Questions on the material >>
(1) Print everything in the piece on the Johnny Depp trial from "Did the Johnny" down to "chance of redemption.".
(2) In the piece on the Johnny Depp trial, what does the open space between accountability and forgiveness allow a society to do? List every one.

Extracted text >>
-- Opening Marker --

Did the Johnny Depp trial turn the tide on cancel culture?

Mercy is a pillar that keeps any functioning and tolerant society upright. It is an acknowledgement of our universal fallibility. It is far from absolution or the other extreme of cancellation. It sits in the middle ground of accountability and forgiveness, which provides the necessary open space for a society to grow, converse, and be empathetic. The bipartisan extreme of cancel culture narrowed this breathing space and condemned many who found themselves outside of the linear realm of stringent acceptance to the ash heap of history without any chance of redemption.

This outlook of moral certainty has beset the world of culture more than most. Celebrity, after all, is an alternate reality and the online world these stars exist in is devoid of the same personable discussion that allows us to empathetically hash out our differences in genuine society. If pubs and public spaces were comment sections, you would never leave the house. As playwriter, Danny Robins recently told me: “Once you get two people in a room together, it’s very hard to hate each other. Just as it’s very hard to change people’s minds in 140 characters, but when you do get together and talk about stuff, you do feel that people’s positions are less hardened than even they themselves thought.”

-- Closing Marker --

Provided records >>
-- Opening Marker --

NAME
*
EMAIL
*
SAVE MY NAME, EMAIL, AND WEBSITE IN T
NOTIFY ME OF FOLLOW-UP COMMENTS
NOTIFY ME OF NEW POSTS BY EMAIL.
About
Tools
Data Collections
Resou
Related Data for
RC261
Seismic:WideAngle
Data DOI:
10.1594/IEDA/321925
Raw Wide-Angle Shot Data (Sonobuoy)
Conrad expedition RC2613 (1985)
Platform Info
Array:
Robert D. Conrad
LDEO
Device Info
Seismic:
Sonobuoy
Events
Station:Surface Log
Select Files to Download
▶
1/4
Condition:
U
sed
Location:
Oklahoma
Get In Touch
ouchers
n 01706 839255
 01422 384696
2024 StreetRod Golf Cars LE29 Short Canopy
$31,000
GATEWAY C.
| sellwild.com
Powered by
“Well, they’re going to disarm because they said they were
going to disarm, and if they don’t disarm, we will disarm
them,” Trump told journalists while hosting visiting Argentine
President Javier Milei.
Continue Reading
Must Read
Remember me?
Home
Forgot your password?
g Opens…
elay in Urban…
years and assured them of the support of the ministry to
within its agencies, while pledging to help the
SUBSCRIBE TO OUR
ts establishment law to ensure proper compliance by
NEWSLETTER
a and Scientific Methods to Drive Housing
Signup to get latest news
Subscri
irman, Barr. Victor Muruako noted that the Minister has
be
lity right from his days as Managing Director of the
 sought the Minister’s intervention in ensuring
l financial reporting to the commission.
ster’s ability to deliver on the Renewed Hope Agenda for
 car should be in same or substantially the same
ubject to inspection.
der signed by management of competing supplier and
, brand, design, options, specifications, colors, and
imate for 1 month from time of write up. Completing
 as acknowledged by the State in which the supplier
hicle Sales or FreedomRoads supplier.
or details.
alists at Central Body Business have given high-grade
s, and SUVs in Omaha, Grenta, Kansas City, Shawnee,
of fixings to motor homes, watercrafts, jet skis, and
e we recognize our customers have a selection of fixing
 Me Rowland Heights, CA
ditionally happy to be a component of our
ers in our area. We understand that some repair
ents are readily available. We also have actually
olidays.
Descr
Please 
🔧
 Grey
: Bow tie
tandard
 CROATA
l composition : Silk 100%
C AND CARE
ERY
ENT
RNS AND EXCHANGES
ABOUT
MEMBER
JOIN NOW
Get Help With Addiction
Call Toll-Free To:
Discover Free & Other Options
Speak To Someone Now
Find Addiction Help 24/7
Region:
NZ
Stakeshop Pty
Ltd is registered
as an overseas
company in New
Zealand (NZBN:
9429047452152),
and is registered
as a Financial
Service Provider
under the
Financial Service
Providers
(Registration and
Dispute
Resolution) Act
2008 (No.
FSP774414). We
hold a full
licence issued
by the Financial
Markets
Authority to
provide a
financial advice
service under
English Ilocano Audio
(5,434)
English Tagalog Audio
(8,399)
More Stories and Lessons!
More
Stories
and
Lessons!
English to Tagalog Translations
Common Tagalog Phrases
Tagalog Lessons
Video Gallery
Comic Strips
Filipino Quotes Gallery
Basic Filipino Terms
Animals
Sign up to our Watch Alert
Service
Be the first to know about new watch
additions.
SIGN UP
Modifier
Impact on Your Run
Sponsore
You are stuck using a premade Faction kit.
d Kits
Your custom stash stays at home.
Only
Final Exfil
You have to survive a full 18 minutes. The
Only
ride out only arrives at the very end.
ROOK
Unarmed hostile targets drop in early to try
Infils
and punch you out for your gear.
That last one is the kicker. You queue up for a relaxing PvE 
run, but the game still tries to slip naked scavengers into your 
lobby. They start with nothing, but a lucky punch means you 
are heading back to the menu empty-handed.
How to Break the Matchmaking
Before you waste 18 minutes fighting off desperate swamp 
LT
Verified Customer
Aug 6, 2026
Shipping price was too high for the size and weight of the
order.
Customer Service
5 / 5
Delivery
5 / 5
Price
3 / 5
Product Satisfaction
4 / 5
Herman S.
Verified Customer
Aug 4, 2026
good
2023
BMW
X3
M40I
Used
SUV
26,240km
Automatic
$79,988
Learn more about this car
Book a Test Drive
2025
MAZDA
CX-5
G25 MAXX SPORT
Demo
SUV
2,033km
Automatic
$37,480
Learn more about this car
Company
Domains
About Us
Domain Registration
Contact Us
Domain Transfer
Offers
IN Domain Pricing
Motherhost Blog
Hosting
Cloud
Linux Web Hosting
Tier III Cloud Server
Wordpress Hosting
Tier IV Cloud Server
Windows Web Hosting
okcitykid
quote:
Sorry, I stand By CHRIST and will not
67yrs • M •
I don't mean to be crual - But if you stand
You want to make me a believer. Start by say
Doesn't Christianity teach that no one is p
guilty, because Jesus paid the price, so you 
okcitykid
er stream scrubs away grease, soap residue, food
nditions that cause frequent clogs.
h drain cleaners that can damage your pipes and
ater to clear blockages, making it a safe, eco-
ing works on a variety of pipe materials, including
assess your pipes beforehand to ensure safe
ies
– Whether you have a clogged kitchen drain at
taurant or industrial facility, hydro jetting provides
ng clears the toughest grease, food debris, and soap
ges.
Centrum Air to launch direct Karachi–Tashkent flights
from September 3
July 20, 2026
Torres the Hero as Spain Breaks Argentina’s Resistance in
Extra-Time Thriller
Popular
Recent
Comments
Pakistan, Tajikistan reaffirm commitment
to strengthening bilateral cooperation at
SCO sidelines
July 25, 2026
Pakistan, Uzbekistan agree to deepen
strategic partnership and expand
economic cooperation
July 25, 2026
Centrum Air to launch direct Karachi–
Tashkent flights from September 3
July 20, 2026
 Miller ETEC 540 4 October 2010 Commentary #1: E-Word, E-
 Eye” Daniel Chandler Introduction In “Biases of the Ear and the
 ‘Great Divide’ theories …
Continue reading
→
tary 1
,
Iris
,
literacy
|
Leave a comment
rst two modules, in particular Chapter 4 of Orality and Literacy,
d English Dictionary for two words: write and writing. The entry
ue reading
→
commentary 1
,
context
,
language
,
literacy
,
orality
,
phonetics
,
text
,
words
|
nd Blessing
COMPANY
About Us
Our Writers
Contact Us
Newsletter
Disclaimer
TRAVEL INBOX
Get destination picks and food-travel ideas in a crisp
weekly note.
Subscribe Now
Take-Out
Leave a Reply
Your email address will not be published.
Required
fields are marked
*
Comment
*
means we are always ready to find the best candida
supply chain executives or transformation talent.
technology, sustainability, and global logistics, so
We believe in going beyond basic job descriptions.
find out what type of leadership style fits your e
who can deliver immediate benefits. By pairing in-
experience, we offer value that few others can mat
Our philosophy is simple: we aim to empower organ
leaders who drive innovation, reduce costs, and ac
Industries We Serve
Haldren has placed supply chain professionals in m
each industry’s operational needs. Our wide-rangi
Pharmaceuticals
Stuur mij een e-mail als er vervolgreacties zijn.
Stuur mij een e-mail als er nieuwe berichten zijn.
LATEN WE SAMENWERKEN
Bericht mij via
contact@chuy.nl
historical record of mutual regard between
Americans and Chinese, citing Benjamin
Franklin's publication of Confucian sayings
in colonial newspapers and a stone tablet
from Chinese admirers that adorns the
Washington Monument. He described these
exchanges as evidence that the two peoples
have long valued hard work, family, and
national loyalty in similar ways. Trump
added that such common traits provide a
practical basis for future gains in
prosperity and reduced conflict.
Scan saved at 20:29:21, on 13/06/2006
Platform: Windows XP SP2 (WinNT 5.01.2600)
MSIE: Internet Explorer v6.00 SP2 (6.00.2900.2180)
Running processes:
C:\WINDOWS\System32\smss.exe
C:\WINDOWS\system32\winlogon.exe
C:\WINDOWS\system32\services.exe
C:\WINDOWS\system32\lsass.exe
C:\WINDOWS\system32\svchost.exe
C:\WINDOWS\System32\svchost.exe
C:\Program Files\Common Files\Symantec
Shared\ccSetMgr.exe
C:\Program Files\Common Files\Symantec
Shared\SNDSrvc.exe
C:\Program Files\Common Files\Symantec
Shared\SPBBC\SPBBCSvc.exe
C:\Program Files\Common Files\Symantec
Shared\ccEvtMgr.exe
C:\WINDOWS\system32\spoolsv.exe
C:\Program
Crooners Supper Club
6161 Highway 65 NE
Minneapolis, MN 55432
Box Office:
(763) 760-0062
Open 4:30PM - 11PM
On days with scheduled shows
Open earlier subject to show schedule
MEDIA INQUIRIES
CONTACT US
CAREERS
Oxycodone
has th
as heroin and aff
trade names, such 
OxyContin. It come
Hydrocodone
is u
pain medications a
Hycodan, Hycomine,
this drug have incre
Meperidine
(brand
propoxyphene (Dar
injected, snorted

-- Closing Marker --

List of answers >>
(1)
Did the Johnny Depp trial turn the tide on cancel culture?

Mercy is a pillar that keeps any functioning and tolerant society upright. It is an acknowledgement of our universal fallibility. It is far from absolution or the other extreme of cancellation. It sits in the middle ground of accountability and forgiveness, which provides the necessary open space for a society to grow, converse, and be empathetic. The bipartisan extreme of cancel culture narrowed this breathing space and condemned many who found themselves outside of the linear realm of stringent acceptance to the ash heap of history without any chance of redemption.

(2)
- grow
- converse
- be empathetic